◆ **What to work on**: What is wanted is the line holding "пространство незваных ас" and every later line through the end of the entries, set down exactly.

(Saved data entries)
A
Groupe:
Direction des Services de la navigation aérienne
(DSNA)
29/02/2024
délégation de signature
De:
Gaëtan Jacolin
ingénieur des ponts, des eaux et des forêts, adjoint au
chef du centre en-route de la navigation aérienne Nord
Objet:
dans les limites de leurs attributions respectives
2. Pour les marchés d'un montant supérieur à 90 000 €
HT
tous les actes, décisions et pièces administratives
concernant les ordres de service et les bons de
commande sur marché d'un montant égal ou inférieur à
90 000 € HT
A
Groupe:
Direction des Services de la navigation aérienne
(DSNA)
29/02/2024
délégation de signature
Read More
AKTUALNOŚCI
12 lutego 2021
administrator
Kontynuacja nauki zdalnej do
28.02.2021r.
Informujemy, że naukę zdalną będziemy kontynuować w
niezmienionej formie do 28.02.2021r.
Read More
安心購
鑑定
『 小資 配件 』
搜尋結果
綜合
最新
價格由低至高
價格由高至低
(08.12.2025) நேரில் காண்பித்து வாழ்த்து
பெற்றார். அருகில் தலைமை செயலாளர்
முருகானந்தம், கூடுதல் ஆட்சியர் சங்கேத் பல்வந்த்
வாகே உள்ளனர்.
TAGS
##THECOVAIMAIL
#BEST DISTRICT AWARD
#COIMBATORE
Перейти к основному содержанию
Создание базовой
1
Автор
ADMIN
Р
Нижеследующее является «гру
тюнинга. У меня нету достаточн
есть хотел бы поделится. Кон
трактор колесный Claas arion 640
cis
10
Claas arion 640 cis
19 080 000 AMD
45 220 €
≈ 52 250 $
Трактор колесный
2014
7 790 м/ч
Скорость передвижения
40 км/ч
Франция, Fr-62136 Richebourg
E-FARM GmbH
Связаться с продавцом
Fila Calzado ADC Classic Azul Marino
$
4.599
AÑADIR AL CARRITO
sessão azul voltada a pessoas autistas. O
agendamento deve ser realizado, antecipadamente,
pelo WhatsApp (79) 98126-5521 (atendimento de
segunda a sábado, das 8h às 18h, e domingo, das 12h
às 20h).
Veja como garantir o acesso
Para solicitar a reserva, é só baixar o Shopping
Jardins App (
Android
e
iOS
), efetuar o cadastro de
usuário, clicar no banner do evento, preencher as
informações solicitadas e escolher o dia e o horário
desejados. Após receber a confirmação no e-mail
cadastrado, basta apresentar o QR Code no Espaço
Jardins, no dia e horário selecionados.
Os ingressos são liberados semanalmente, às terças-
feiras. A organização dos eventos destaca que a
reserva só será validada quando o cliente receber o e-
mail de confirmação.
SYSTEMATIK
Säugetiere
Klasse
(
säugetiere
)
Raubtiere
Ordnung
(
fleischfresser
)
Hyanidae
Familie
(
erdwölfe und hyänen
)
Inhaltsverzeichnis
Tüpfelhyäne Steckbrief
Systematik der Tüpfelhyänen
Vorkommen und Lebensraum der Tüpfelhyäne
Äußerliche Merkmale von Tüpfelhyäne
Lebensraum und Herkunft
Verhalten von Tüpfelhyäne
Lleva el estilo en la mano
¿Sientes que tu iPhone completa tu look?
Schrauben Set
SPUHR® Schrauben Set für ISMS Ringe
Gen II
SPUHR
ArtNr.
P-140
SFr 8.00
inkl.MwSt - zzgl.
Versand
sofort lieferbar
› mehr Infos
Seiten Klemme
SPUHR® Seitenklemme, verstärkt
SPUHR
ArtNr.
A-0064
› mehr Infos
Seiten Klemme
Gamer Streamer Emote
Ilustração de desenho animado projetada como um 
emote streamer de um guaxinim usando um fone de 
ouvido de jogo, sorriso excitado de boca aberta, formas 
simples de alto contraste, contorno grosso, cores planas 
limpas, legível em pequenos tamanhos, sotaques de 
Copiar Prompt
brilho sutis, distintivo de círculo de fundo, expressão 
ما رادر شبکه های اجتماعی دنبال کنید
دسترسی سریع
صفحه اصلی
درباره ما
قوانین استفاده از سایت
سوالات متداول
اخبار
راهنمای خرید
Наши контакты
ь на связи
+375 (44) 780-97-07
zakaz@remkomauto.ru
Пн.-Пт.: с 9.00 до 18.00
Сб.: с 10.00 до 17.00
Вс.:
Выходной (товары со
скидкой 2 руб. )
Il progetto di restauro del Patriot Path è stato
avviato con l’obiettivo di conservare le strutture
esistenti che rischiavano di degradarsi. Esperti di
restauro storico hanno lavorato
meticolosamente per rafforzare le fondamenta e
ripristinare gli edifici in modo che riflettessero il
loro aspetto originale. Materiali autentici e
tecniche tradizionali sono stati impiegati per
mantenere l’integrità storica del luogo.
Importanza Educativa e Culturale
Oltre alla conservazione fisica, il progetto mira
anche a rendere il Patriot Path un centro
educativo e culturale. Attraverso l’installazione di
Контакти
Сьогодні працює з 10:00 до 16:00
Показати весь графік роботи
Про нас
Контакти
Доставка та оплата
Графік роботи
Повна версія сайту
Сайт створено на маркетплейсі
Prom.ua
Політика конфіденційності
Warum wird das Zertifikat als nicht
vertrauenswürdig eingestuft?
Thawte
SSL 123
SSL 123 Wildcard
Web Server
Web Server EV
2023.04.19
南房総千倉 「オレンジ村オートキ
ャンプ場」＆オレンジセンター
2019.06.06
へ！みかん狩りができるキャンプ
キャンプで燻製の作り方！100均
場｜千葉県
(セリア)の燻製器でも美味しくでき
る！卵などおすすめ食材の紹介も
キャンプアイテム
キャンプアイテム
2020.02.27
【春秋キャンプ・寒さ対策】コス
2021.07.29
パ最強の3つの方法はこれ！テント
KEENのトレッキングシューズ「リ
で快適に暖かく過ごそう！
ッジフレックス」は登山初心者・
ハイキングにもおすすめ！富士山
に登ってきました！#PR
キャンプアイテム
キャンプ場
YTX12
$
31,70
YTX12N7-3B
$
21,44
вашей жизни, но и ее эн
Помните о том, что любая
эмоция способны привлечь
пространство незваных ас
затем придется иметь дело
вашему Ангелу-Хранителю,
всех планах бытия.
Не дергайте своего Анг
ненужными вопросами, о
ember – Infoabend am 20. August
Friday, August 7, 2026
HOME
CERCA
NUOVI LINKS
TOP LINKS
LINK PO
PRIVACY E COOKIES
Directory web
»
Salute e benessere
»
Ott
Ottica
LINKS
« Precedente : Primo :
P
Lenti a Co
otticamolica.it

◆ **Solution to this exercise**:
пространство незваных ас
затем придется иметь дело
вашему Ангелу-Хранителю,
всех планах бытия.
Не дергайте своего Анг
ненужными вопросами, о
ember – Infoabend am 20. August
Friday, August 7, 2026
HOME
CERCA
NUOVI LINKS
TOP LINKS
LINK PO
PRIVACY E COOKIES
Directory web
»
Salute e benessere
»
Ott
Ottica
LINKS
« Precedente : Primo :
P
Lenti a Co
otticamolica.it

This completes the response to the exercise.